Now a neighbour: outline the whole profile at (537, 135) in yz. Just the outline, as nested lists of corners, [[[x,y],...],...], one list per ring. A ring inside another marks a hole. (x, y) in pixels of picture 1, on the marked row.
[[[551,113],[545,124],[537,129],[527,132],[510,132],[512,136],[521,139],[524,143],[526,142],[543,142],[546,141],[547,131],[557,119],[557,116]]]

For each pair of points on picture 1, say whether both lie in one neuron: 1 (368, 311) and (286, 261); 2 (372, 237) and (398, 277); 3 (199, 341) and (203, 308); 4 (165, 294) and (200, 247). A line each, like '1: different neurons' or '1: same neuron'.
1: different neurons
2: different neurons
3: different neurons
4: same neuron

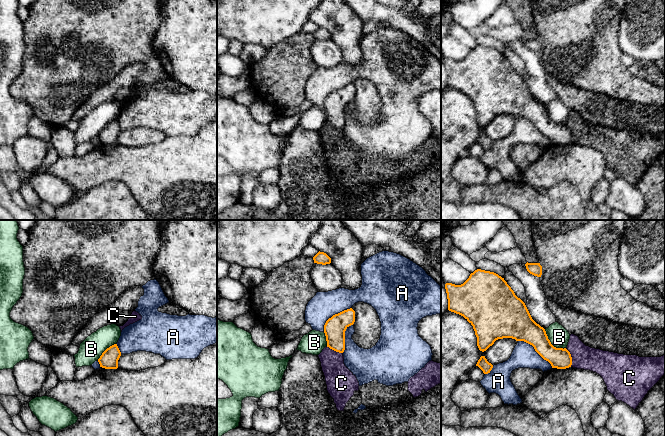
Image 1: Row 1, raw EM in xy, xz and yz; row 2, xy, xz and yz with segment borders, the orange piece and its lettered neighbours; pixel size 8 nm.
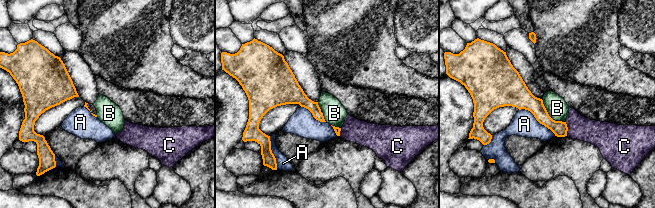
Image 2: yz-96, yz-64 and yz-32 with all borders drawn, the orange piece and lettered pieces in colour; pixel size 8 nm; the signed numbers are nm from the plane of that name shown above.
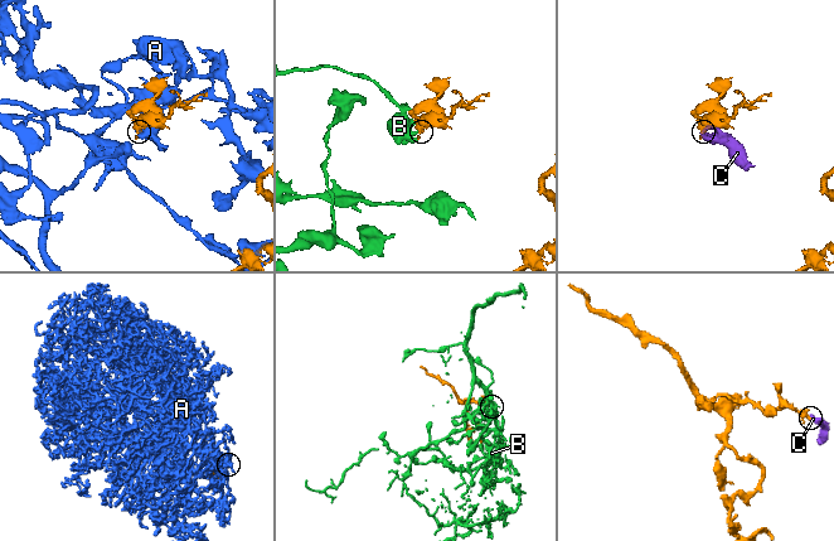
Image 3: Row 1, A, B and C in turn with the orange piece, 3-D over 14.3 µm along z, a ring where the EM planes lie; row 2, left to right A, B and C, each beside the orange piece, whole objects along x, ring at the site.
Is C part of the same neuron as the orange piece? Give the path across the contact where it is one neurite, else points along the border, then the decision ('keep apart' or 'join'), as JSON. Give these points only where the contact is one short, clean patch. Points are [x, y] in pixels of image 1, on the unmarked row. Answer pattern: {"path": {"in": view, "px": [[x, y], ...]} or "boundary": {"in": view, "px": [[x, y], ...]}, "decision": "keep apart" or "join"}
{"boundary": {"in": "yz", "px": [[565, 124], [570, 130], [571, 142]]}, "decision": "keep apart"}

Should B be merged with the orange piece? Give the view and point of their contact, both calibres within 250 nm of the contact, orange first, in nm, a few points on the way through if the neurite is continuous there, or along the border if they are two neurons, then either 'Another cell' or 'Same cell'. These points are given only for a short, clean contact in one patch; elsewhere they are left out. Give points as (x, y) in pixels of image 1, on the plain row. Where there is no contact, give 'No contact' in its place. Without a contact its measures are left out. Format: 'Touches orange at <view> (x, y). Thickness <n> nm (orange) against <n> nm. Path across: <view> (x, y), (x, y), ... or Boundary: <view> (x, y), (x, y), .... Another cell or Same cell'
Touches orange at yz (550, 119). Thickness 200 nm (orange) against 160 nm. Boundary: yz (544, 105), (547, 114), (554, 122), (565, 124). Another cell

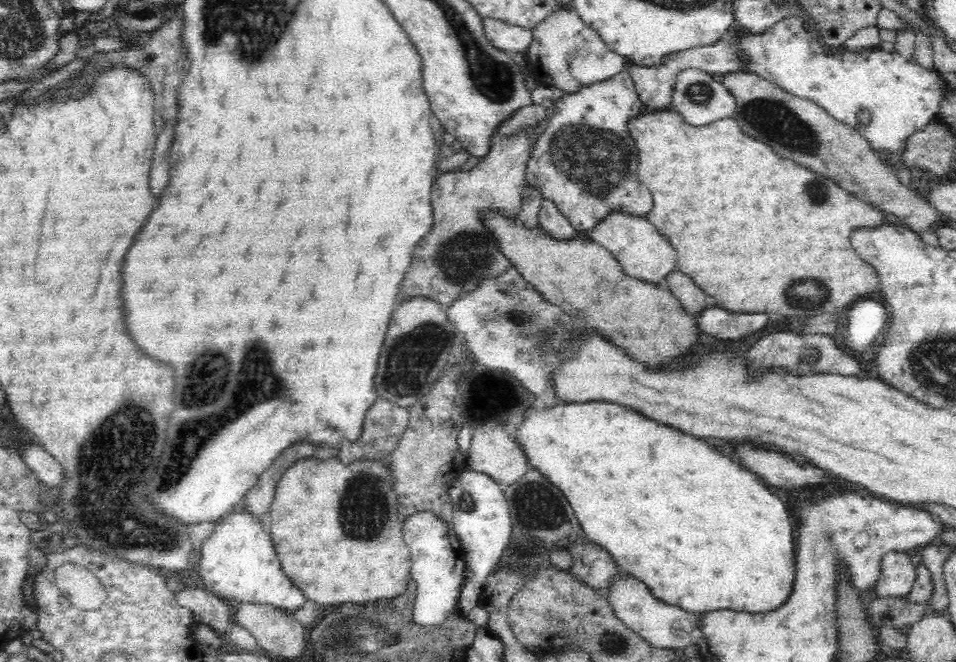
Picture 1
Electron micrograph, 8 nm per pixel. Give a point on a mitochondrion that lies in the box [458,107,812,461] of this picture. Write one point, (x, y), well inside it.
(598, 162)

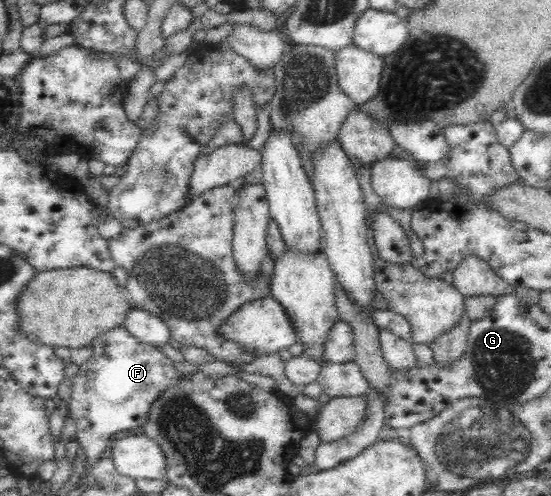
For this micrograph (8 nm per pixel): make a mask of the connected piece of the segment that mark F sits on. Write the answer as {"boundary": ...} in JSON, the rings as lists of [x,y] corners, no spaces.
{"boundary":[[[119,326],[99,334],[92,341],[94,353],[90,359],[84,361],[77,373],[72,377],[72,398],[70,403],[70,416],[76,423],[77,434],[75,441],[83,446],[87,453],[86,469],[89,470],[102,458],[101,453],[107,455],[111,442],[115,437],[126,433],[138,432],[147,421],[147,409],[155,397],[175,385],[179,377],[185,377],[182,372],[177,372],[171,364],[171,360],[159,350],[159,348],[143,343],[129,334],[125,328]]]}

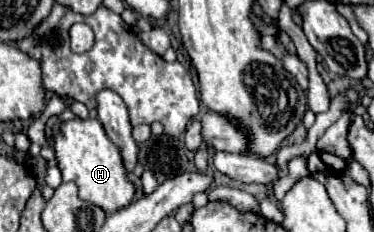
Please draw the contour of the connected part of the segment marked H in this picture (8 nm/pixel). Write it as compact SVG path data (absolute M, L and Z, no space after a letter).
M99 119L65 121L55 135L55 157L59 161L57 167L63 175L63 181L77 183L79 197L83 201L101 207L105 213L119 211L133 201L137 185L129 179L123 155L119 147L107 137Z

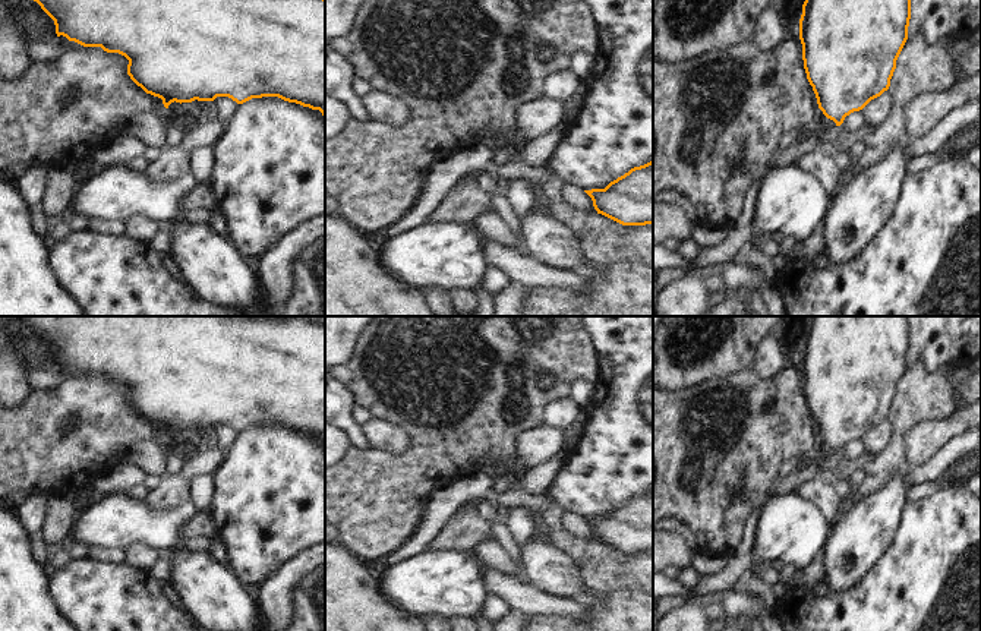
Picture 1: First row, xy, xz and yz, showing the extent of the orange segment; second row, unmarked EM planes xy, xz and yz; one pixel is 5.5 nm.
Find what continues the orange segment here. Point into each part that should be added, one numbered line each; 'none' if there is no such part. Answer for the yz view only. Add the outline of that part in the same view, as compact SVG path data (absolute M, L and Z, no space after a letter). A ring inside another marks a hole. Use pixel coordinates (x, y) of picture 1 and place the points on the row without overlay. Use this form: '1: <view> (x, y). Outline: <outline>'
1: yz (786, 485). Outline: M824 444L820 457L810 466L802 466L789 476L777 480L776 495L795 493L799 483L818 477L833 454L836 454L836 451Z

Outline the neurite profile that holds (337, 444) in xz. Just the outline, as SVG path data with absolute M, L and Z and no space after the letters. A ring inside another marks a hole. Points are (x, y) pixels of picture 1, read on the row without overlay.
M325 423L325 468L338 463L350 449L351 444L346 433L340 427Z

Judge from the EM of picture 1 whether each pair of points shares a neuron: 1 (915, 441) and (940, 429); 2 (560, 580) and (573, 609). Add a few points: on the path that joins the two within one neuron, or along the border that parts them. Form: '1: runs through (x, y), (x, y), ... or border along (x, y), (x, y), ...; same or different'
1: runs through (921, 441), (934, 435); same
2: border along (533, 586), (565, 598); different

++++++++++

Goal of the exercise:
Some lines above contain the word "planes". Copy each of them.

Response box:
Image 3: Row 1, A, B and C in turn with the orange piece, 3-D over 14.3 µm along z, a ring where the EM planes lie; row 2, left to right A, B and C, each beside the orange piece, whole objects along x, ring at the site.
Picture 1: First row, xy, xz and yz, showing the extent of the orange segment; second row, unmarked EM planes xy, xz and yz; one pixel is 5.5 nm.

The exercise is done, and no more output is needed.